Kira-kira seperti itu yang saya ingat tempo dulu, saat tanah-tanah perkebunan belum dimakan perumahan, dan teknologi belum seegois sekarang.
Dulu... setiap sore kami rutin bermain sepak bola di lapangan gratis dan asal jadi, kami beri nama Jabon Alpi, berasal dari kata Jabonese yang berarti tanah tidak terurus (ngarang) dan Alpi dari nama stadion club sepakbola liga Italia yaitu Juventus.
Lapangan di kelilingi kebun singkong, dan jagung, juga beberapa petak tanah kosong dengan tumbuhan liar.
Lapangan tidak hanya di isi dengan anak-anak bermain bola, ada juga segelintir yang bermain layang-layang, beberapa pemuda sibuk melatih burung merpati untuk di jagokan di perlombaan tahunan, orang tua sibuk membabat rumput liar untuk makanan ternak mereka, dan ada juga yang sibuk mengurusi kebunnya.
Ada beberapa hal menarik dari cara bermain bola kami, dengan kesan sedikit maksa dan nyeleneh, tetapi tujuan kami hanya satu, yaitu gembira.
- Tanpa garis pembatas, kami bermain bola di lapangan asal jadi, out hanya berlaku saat bola masuk ke kebun.

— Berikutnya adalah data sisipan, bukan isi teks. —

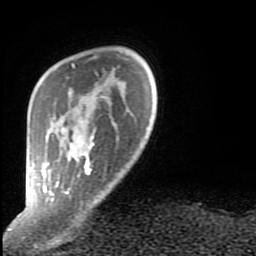
Breast MRI (dynamic contrast-enhanced), one axial slice; position 16 of 80 along the scan axis; cropped to one breast; dynamic contrast-enhanced series, time point 2 of 9 at this slice position (early post-contrast); 1.5 T; TE 2.6 ms, TR 6 ms; 2 mm slice thickness; 256 × 256 image matrix. Female patient.
Structures marked on this image (semi-automatic segmentation, software-assisted and operator-edited):
- enhancing-tissue mask used for the functional tumour volume (all voxels passing the contrast-enhancement thresholds inside the analysis volume; usually the tumour): bounding box (x1, y1, x2, y2) in pixels: (28, 63, 94, 202)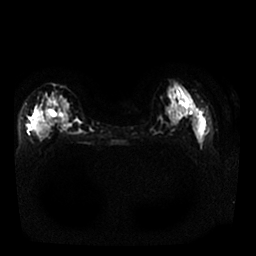
Breast MRI, one axial slice. Position 11 of 25 along the scan axis. Diffusion-weighted series; image 2 of 4 stored at this slice position (different b-values; order by instance number). 1.5 T. 256 × 256 image matrix, field of view 340 × 340 mm. Female patient.
Outlined on this slice (manually delineated by an expert):
- tumour on diffusion-weighted imaging: bounding box [x1, y1, x2, y2] px = [31, 109, 45, 137]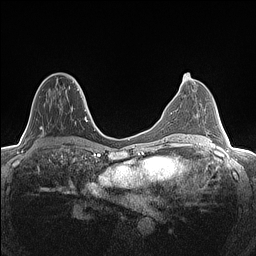
Breast MRI (dynamic contrast-enhanced), one axial slice. Slice 67 of 160 in the series (ordered by position). Dynamic contrast-enhanced series, time point 2 of 7 at this slice position (early post-contrast). 1.5 T. TE 1.4 ms, TR 5 ms. 256 × 256 image matrix. Female patient.
Structures marked on this image (semi-automatic segmentation, software-assisted and operator-edited):
- enhancing-tissue mask used for the functional tumour volume (all voxels passing the contrast-enhancement thresholds inside the analysis volume; usually the tumour): box from (x=40, y=76) to (x=82, y=135) px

- Tiang gawang dengan tumpukan sendal, di ukur semaunya, tidak lebar dan tidak sempit, asalkan terjangkau, jika bola menyentuh sendal maka statusnya kena tiang, terkadang ada kiper yang jail dengan mengkorup sedikit luas gawangnya.
- Tanpa ada seorang wasit, semua pemain menjadi wasit yang menentukan entah itu goal, out, dan pelanggaran, semua berdasarkan persetujuan bersama.
- Tanpa mistar gawang, jika bola mengarah ke gawang dan tanpa jangkauan seorang kiper maka di anggap goal kick, hal ini sering menimbulkan konflik dengan lawan.
- Jumlah pemain tidak sama, terkadang 8-9, 7-6, 7-8, dan pembagian pemain di seimbangkan dengan kemampuan individu tiap pemain.
- Full Time di tandai dengan suaran shalawatan dari masjid, kira-kira setengah jam sebelum adzan magrib berkumandang.
- Pulang bermain bola mampir kerumah teman yang punya kulkas di rumahnya, nebeng minum air es.